Principle: Euthanasia or mercy killing is not accepted as a defence in Indian law.
Factual Situation: X was suffering from HIV AIDS and was in a pathetic condition. The Doctors treating him told him that there was no hope. X decided to end his life and requested Z, his Doctor to kill him by injecting some poison into his body. Dr. Z agreed to his request and made preparations for executing the request of X. A nurse who happened to work in the same hospital was also a member of an NGO in the field of Human Rights. The nurse informed the matter to the NGO, which in turn informed the police.
The Police arrested Dr. Z while he was near X to give an injection to end the life of X.
(a) Dr. Z is not guilty of any offence as he was only trying to help a human being from suffering, and hence it does not amount to a violation of X’s human rights.
(b) X himself took a decision to end his life, for which he sought the professional help of Dr.

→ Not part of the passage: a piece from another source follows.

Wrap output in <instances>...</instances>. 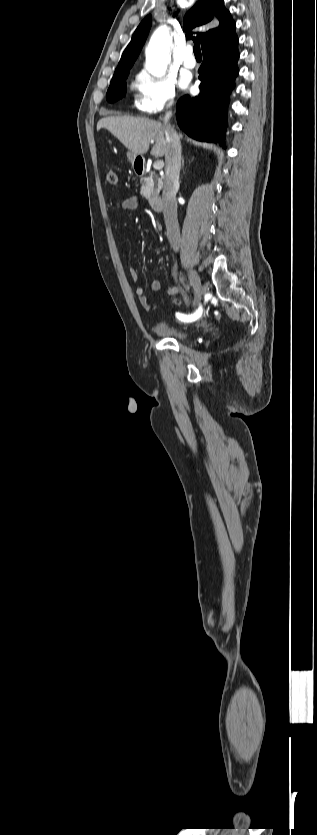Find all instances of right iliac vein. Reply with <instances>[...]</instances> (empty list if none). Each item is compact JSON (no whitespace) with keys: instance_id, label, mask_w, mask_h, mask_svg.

Z. Hence, the Doctor is not guilty of any offence.
(c) Dr. Z is liable as he told the patient that there was no hope.
(d) Dr. Z is liable for attempting to kill X.
Principle: The Indian Penal Code makes preparation to wage war against the Government punishable.
Factual Situation: X, the chairman of a political party during an election campaign alleged that the ruling party was responsible for inflation, increase in crimes and all other evils that prevailed in the country and hence, exalted his party members to overthrow the present government.
(a) X is guilty as he was provoking his party men to overthrow the Government.
(b) X is not liable as his act does not amount to preparation for waging war against the Government.
(c) X is not liable as what he was saying was true.
(d) X is liable as he was making an irresponsible statement.
Principle: Breach of trust which implies ‘entrustment’ is punishable under the Indian Penal Code.
Factual Situation: Y was working as a cashier in a private bank urgently required some money for the weekend. On Saturday evening he took one lakh from the total collection and decided to replace on Monday morning. He did not for a moment intent to steal the money.
(a) Y has not committed any offence as he did not intent to steal the money.
(b) Y is not liable because he intended to replace the money on Monday
(c) Y is liable for committing breach of trust.
(d) Y is liable as it was a huge amount.